Eine besondere Rolle im Sonnen-Kartell ordnen die US-Fahnder Tareck El Aissami zu, auch er ein Top-Kader des Regimes. Sein Vater, ein Druse aus dem Libanon, verfügte über eine enge (familiäre) Beziehung zu Saddams Regime im Irak. El Aissami wurde in Venezuela geboren. Auch er schlug zuerst eine militärische Karriere ein, flog allerdings wegen eines Diebstahls von der Militärakademie, danach studierte er Kriminalistik. Als Student engagierte sich El Aissami für die Palästinenser. Ihm wird eine enge Verbindung zur Hisbollah sowie zum iranischen Regime nachgesagt, welches wiederum zu den treuesten Verbündeten der venezolanischen Diktatur zählt.

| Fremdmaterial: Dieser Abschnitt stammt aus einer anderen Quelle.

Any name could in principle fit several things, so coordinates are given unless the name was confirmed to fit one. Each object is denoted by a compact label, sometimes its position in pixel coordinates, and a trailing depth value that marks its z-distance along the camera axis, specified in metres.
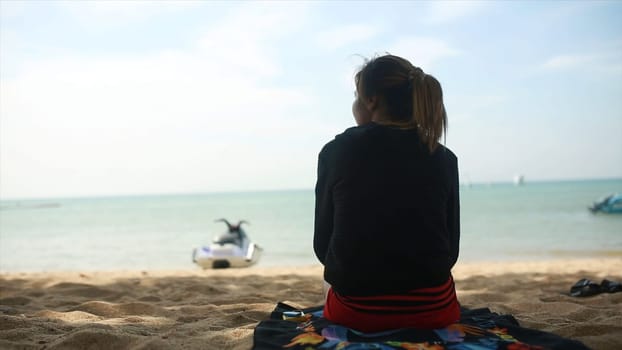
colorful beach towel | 2.08
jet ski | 9.27
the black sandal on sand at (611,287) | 4.09
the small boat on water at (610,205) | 23.70
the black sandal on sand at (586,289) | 4.12
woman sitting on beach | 2.11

Theoretisch waren El Aissami als zeitweiliger Justizminister und Carvajal als Geheimdienstchef mit dem Kampf gegen das organisierte Verbrechen betraut. Tatsächlich dürften sie, so zumindest die US-Anklage, ihre privilegierte Position missbraucht haben, um das Verbrechen nach ihrem Gusto zu organisieren. Carvajal war darüber hinaus der wichtigste Vertrauensmann des Caudillos Chávez, welcher nach einem Putschversuch (2004) zusehends paranoide Züge entwickelte. Ohne das Gütesiegel von Carvajals Geheimdienst wurde keine Schlüsselposition besetzt, ohne seinen Segen niemand befördert.

Bis zu Chávez’ Tod war Carvajal der vielleicht mächtigste Mann Venezuelas. Der Geheimdienstchef kannte die Schwächen und Sünden von allen, konnte fast jeden erpressen. Als Maduro – und nicht der von vielen favorisierte Cabello – 2011 in Chávez’ Fussstapfen trat, wurde Carvajal in den Ruhestand versetzt. Maduro, ein ehemaliger Buschauffeur und Gewerkschafter, traute den eigenen Militärs nie. So ersetzte er sämtliche Schlüsselpositionen im Repressionsapparat durch Kubaner, die ihr Handwerk im Geist des sowjetischen KGB gelernt hatten. Für Spezialaufträge liess Maduro Wagner-Truppen aus Russland einfliegen. Die eigenen Offiziere hielt er bei Laune, indem er ihnen das Drogen- und Waffengeschäft überliess. Zum offenen Bruch kam es erst 2019, als sich Carvajal auf die Seite des Oppositionsführers Juan Guaidó schlug.

Carvajal erwartet in den USA eine lebenslange Freiheitsstrafe wegen Terrorismus, Waffen- und Drogenhandels. Seine in Spanien offenbarte Redseligkeit deutet indes darauf hin, dass er sich der US-Justiz als Informant und Kronzeuge andienen wird. Aus lateinamerikanischer Sicht wäre das eine gute Wendung. Namentlich in den Andenländern – Kolumbien, Peru, Ecuador und Bolivien – haben sich die von Venezuela geförderten Drogen- und Raubbau-Mafias im Verbund mit dem linken Terror längst wie metastasierende Krebsgeschwüre in den Staat und die Institutionen eingefressen. Sie sind heute die grösste Bedrohung für die Demokratie und die Rechtsstaatlichkeit in Lateinamerika.